> _Task item_
Pictures must not be copied, but every entry must be reproduced exactly.

> _Data_
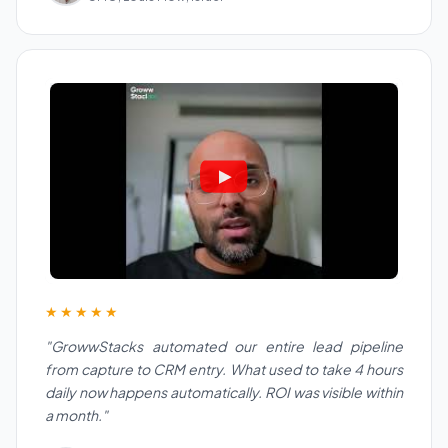
★★★★★
"GrowwStacks automated our entire lead pipeline
from capture to CRM entry. What used to take 4 hours
daily now happens automatically. ROI was visible within
a month."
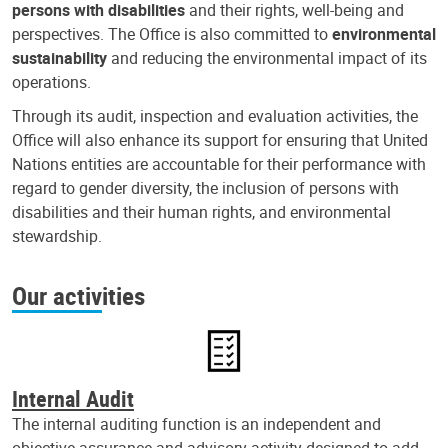
persons with disabilities
and their rights, well-being and
perspectives. The Office is also committed to
environmental
sustainability
and reducing the environmental impact of its
operations.
Through its audit, inspection and evaluation activities, the
Office will also enhance its support for ensuring that United
Nations entities are accountable for their performance with
regard to gender diversity, the inclusion of persons with
disabilities and their human rights, and environmental
stewardship.
Our activities
Internal Audit
The internal auditing function is an independent and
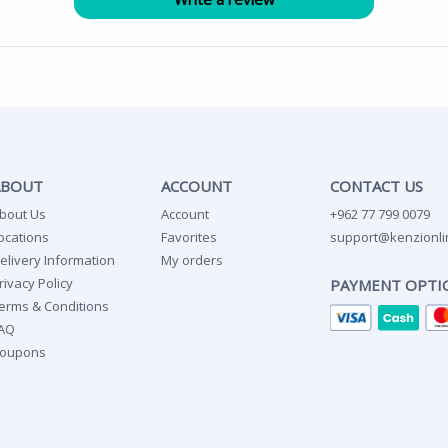
ABOUT
ACCOUNT
CONTACT US
bout Us
Account
+962 77 799 0079
ocations
Favorites
support@kenzionli
elivery Information
My orders
rivacy Policy
PAYMENT OPTI
erms & Conditions
AQ
oupons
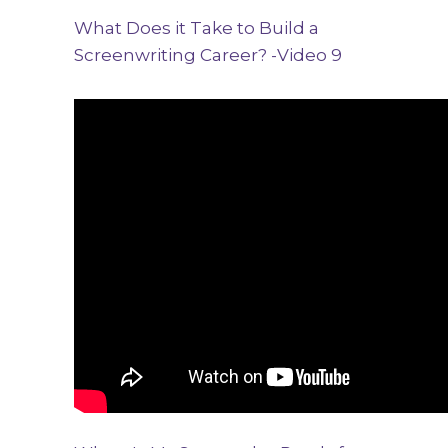
What Does it Take to Build a
Screenwriting Career? -Video 9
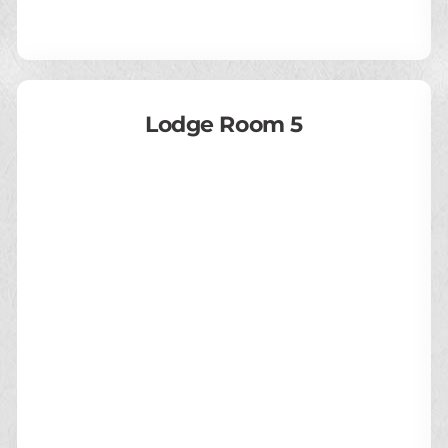
Lodge Room 5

> _Answer to the exercise_
★★★★★
"GrowwStacks automated our entire lead pipeline
from capture to CRM entry. What used to take 4 hours
daily now happens automatically. ROI was visible within
a month."
persons with disabilities
and their rights, well-being and
perspectives. The Office is also committed to
environmental
sustainability
and reducing the environmental impact of its
operations.
Through its audit, inspection and evaluation activities, the
Office will also enhance its support for ensuring that United
Nations entities are accountable for their performance with
regard to gender diversity, the inclusion of persons with
disabilities and their human rights, and environmental
stewardship.
Our activities
Internal Audit
The internal auditing function is an independent and
ABOUT
ACCOUNT
CONTACT US
bout Us
Account
+962 77 799 0079
ocations
Favorites
support@kenzionli
elivery Information
My orders
rivacy Policy
PAYMENT OPTI
erms & Conditions
AQ
oupons
What Does it Take to Build a
Screenwriting Career? -Video 9
Lodge Room 5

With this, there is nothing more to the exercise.